Reputation: 491
I have a config file (csv) :
Column name;Function;Args
Region;function1;arg1
Country;function2;arg1, arg2
email;function3;arg1
...
And i want to apply a specific Function from my config file to a specific column in my csv file (fileIn
large file > 1GB) using dask, pandas or standard csv:
Region;Country;name
Europe;Slovakia;Mark
Asia;china;Steeve
...
Is there a a clean way to iterate over the config file ?
df = pd.read_csv(fileIn, sep=';', low_memory=True, chunksize=1000000, error_bad_lines=False)
for chunk in df
chunk['Region'] = chunk['Region'].apply(lambda x: MyClass.function1(args1))
chunk['Country'] = chunk['Country'].apply(lambda x: MyClass.function2(arg1, arg2))
chunk['email'] = chunk['email'].apply(lambda x: MyClass.function3(arg1))

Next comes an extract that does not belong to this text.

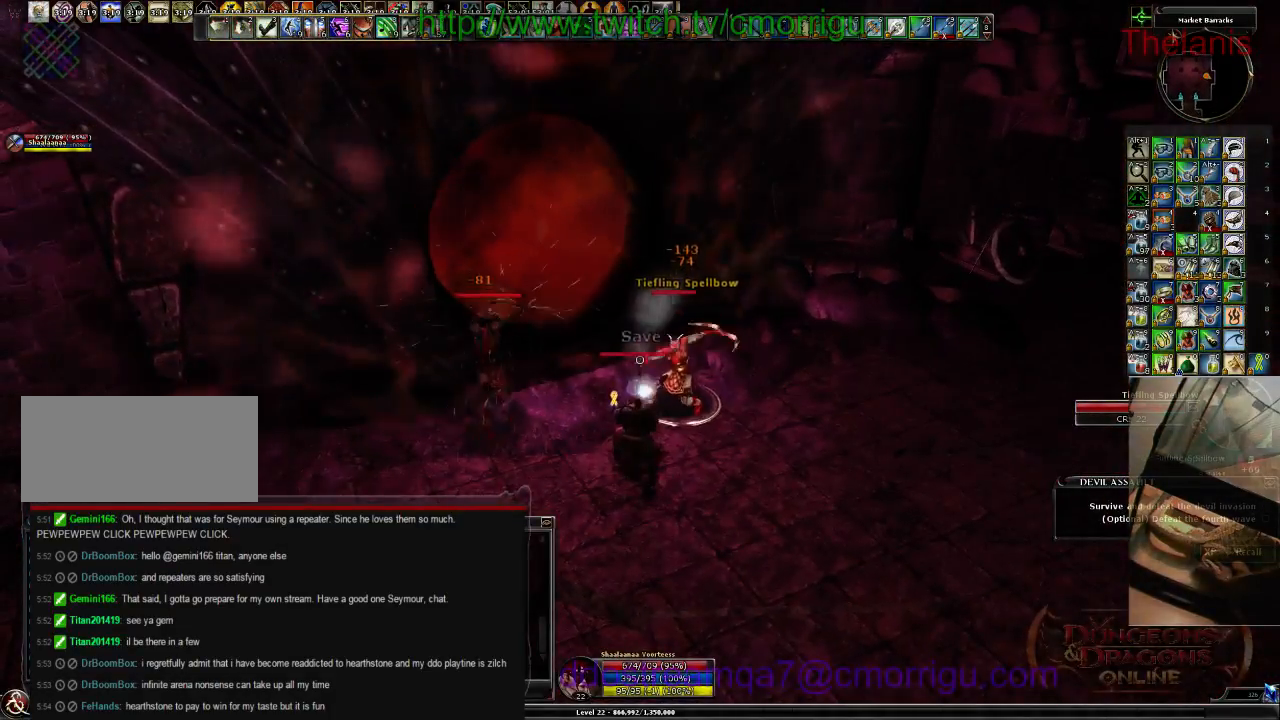
{"keys": [], "events": []}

chunk['Region'].to_csv(fileOut, index=False, header=True, sep=';')
...
here is an example of one of my functions called in my config file :
def function1(value, replaceWith):
text = re.sub(r'[^ ]', replaceWith, value)
return text
Upvotes: 1
Views: 1063
Reputation: 9941
You can set up a dict with functions and apply it to the chunk dataframe on each iteration.
Here's some code, please see comments for explanations:
# set up functions, for example
# - f1 to uppercase
# - f2 to lowercase
# - f3 to reverse string
def f1(x):
return x.upper()
def f2(x):
return x.lower()
def f3(x):
return x[::-1]
# set up dict mapping function name in config to a function
fns = {
'function1': f1,
'function2': f2,
'function3': f3,
}
# read config and set dict mapping column to a function
# here using the following `config.csv`:
# Column name;Function
# Region;function1
# Country;function2
# name;function3
df_config = pd.read_csv('config.csv', sep=';')

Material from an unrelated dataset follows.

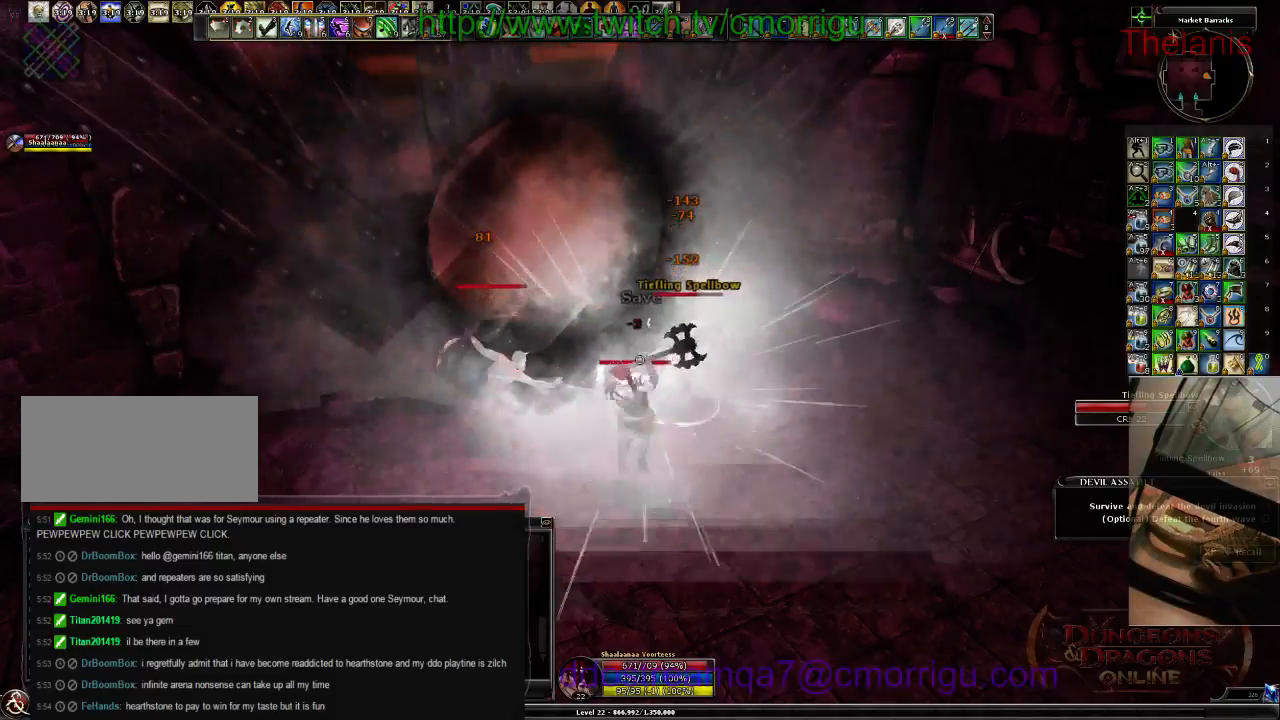
{"keys": [], "events": [[100, "1", "down"], [300, "1", "up"]]}
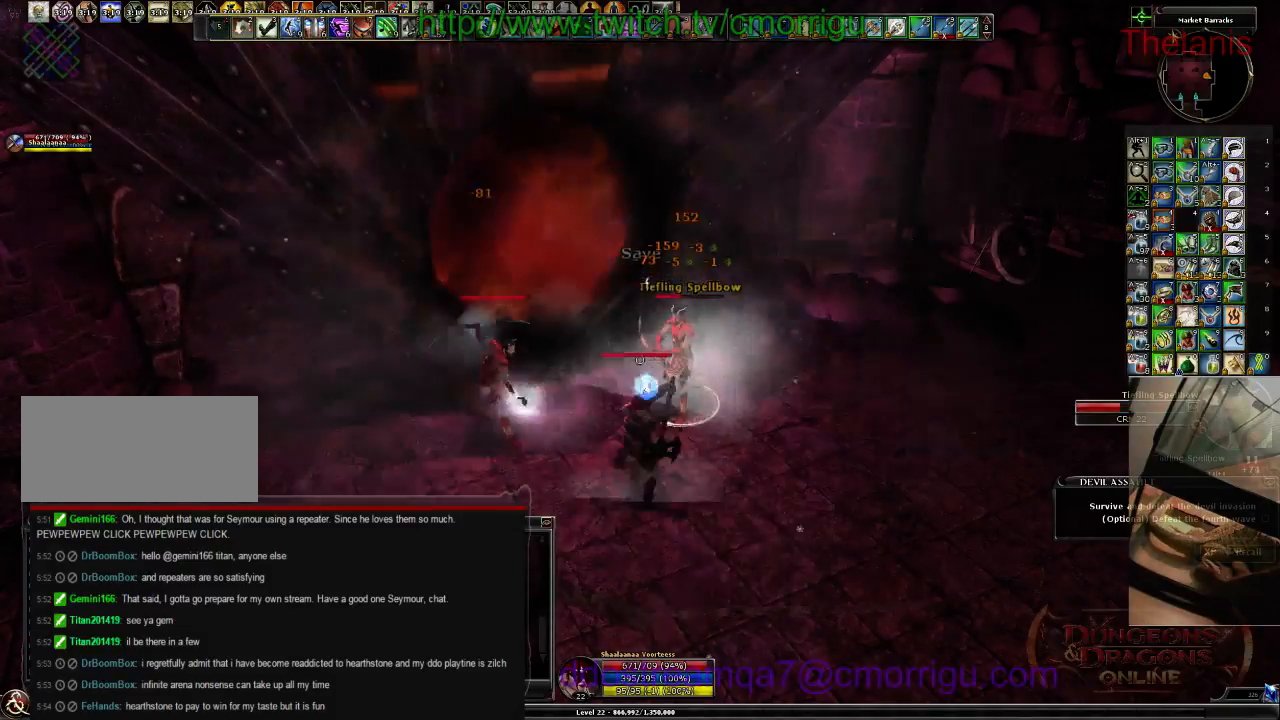
{"keys": [], "events": [[134, "2", "down"], [300, "2", "up"]]}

col_fns = df_config.set_index('Column name')['Function'].map(fns).to_dict()
# read and process csv in chunks
fileIn = 'file.csv'
fileOut = 'out.csv'
chunkSize = 1
df = pd.read_csv(
fileIn, sep=';', low_memory=True, chunksize=chunkSize, error_bad_lines=False)
for i, chunk in enumerate(df):
chunk_processed = chunk.apply(col_fns) # apply functions
chunk_processed.to_csv(
fileOut, index=False, header=(i==0), sep=';', mode='w' if i==0 else 'a')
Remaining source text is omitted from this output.